Mounties say the collision happened Sunday night east of Fort McMurray.
Police say one of the planes landed safely and the lone pilot was uninjured.
A medical helicopter searched for the other plane and found that it had crashed east of the city.
Police got to the crash site and confirmed the two people in the aircraft were dead.
McMurray Aviation in Fort McMurray said in a tweet that one of its training aircraft was involved, but wouldn't give any other information
John Cottreau, spokesman with the Transportation Safety Board of Canada, said the planes involved were a Cessna 172 and a Cessna 185.
He said it was the Cessna 172 that crashed.
"Both planes are typically used as pleasure craft," Cottreau said from Hull, Que. "I know that a lot of pilots have trained on both those aircraft."
TSB investigators were on their way to the crash scene and Cottreau said they should be there by Monday afternoon.
"They'll be looking to document that site, they'll also be looking to interview any potential witnesses as well as the pilot of the 185."
While rare, mid-air collisions do happen.
In June 2013, four people and a dog were killed when a glider and a Cessna 150 collided in mid-air near Pemberton, B.C., sending debris raining down into a campground in Nairn Falls Provincial Park. There were no reports of injuries on the ground.
A year before that in Saskatchewan, four adults and an 11-year-old boy were killed when a small plane heading to a northern fishing camp collided with a plane carrying three people from Alberta near the community of St. Brieux.

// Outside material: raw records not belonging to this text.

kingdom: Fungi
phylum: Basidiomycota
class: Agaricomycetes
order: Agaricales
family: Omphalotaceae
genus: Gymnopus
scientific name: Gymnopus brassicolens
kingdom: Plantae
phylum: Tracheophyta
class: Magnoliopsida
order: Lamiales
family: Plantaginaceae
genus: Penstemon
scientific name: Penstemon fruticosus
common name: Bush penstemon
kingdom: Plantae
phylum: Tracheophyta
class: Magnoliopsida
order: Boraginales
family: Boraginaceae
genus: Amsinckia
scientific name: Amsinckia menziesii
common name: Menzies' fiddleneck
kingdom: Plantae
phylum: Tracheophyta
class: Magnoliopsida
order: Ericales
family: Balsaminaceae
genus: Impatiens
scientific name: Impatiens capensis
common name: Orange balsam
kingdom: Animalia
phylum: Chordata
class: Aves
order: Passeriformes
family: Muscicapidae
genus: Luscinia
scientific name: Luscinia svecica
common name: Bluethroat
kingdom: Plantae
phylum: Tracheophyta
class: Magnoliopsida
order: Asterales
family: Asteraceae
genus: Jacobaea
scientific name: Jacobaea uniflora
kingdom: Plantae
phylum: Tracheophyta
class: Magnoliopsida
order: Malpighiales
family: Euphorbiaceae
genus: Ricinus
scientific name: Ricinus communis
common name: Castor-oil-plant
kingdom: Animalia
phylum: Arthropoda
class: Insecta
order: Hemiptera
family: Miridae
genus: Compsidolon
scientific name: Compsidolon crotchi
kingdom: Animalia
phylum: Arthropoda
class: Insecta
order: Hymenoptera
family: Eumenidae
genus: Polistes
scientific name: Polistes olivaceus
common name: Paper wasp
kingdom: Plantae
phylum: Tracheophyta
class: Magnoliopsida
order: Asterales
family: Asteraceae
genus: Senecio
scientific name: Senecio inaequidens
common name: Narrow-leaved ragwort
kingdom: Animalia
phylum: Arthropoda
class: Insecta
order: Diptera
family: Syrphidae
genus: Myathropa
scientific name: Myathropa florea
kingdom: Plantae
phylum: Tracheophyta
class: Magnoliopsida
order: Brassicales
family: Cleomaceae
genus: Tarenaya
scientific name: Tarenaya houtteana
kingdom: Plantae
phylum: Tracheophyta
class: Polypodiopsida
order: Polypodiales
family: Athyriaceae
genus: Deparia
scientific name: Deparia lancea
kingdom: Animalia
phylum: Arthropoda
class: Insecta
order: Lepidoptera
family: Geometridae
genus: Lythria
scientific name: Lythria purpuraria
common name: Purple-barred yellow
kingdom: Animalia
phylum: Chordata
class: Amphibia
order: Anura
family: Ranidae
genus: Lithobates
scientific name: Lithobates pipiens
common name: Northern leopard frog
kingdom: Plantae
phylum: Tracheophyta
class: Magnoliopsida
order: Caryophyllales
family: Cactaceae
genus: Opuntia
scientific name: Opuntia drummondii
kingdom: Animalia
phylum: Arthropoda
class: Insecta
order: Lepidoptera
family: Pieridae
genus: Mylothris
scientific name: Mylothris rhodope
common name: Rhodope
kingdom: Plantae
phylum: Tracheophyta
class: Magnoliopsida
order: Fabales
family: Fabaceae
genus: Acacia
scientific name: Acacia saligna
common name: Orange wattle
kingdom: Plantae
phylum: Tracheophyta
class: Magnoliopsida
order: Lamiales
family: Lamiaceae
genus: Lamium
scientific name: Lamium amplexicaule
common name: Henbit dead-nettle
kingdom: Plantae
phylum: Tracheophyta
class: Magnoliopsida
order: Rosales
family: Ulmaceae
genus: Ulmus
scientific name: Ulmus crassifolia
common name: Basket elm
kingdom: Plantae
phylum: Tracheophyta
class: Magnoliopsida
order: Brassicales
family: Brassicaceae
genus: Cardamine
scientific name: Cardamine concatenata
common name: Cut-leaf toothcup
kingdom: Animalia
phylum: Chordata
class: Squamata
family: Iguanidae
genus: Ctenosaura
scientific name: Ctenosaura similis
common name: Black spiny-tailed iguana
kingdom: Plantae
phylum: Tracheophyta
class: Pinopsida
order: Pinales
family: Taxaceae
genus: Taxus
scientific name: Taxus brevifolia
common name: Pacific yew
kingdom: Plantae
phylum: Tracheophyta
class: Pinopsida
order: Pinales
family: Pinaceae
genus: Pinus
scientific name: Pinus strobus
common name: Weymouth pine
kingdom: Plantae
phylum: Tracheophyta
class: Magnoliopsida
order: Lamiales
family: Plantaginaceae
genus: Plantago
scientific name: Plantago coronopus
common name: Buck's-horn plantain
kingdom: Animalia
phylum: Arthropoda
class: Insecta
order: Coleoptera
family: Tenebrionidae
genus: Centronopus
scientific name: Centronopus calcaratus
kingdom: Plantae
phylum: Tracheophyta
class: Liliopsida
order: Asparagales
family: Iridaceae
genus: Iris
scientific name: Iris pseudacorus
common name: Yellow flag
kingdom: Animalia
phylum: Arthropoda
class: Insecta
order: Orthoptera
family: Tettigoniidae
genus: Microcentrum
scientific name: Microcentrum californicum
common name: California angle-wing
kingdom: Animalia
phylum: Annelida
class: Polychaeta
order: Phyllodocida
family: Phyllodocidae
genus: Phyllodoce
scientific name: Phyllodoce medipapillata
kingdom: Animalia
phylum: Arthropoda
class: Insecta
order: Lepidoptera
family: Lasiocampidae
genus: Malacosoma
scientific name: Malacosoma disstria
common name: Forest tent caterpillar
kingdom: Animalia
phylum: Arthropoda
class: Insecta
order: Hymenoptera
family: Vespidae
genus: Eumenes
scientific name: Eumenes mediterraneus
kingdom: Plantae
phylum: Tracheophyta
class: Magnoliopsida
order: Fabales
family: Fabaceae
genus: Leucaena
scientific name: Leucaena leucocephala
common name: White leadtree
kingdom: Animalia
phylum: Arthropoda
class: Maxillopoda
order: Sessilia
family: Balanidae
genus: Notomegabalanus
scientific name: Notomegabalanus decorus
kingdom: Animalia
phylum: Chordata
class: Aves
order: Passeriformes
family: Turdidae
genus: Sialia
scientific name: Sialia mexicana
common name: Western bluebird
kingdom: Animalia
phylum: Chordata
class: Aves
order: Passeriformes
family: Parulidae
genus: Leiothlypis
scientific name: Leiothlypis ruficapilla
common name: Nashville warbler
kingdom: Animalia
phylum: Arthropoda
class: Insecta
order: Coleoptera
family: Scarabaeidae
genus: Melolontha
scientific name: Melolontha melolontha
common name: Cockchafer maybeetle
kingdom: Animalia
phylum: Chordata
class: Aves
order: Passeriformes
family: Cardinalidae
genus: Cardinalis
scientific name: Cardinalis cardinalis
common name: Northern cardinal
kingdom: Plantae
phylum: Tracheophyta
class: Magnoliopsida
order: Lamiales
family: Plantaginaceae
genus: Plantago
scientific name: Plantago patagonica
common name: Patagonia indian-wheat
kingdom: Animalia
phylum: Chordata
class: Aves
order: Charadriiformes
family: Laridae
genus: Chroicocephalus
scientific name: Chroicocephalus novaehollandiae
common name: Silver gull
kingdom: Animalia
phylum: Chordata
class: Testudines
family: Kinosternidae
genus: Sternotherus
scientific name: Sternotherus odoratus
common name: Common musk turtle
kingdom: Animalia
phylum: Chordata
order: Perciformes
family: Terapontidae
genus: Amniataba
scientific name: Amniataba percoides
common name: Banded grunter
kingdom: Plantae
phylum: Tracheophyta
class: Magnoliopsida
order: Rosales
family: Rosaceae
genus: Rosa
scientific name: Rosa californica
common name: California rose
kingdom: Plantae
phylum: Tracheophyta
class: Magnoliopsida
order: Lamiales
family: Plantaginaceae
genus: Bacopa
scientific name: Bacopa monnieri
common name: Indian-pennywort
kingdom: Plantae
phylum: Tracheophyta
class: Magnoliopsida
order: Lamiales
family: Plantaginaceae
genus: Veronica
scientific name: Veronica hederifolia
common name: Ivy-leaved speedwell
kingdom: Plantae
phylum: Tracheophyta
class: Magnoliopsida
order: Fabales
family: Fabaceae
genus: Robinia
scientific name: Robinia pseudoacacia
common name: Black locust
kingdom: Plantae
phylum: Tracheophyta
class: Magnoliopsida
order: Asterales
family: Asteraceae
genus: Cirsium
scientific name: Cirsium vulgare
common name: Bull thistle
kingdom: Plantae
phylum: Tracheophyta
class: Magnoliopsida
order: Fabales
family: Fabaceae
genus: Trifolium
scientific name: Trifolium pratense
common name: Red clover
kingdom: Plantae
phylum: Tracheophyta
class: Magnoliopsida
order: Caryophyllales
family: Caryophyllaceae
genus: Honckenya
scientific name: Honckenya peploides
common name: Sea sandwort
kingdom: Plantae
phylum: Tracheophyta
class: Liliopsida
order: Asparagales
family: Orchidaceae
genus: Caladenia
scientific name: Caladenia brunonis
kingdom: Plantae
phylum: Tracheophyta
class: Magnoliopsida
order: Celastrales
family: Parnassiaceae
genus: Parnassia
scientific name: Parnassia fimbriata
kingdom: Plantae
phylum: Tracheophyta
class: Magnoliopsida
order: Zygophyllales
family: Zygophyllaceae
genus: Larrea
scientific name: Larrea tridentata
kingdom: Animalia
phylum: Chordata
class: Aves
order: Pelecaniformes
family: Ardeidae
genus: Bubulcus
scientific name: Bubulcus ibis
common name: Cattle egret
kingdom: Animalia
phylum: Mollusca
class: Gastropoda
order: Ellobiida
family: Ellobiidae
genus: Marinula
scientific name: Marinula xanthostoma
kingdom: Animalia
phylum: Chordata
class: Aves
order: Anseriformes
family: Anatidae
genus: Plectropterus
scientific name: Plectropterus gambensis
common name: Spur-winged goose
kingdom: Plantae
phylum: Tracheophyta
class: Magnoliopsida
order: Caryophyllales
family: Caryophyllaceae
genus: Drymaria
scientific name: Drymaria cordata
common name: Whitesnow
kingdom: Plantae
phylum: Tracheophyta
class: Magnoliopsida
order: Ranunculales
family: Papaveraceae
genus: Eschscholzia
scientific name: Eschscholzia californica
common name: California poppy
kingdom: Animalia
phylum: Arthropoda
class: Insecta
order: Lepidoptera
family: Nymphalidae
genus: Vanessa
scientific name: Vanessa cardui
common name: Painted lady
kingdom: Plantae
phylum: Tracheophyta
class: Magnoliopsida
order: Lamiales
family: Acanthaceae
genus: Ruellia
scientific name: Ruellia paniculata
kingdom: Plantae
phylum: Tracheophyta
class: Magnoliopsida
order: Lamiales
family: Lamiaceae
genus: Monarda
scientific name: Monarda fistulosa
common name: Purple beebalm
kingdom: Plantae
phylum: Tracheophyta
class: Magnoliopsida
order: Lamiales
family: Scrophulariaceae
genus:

A report into that crash concluded the converging position of the two planes would have made it difficult for either to see the oncoming aircraft until it was too late.
Three people were killed in August 2006 when two small Cessnas collided near Caledon, Ont. One of the planes in that crash was being flown by an instructor and student.
Note to readers: This is a corrected story. A previous version said the crash happened Monday.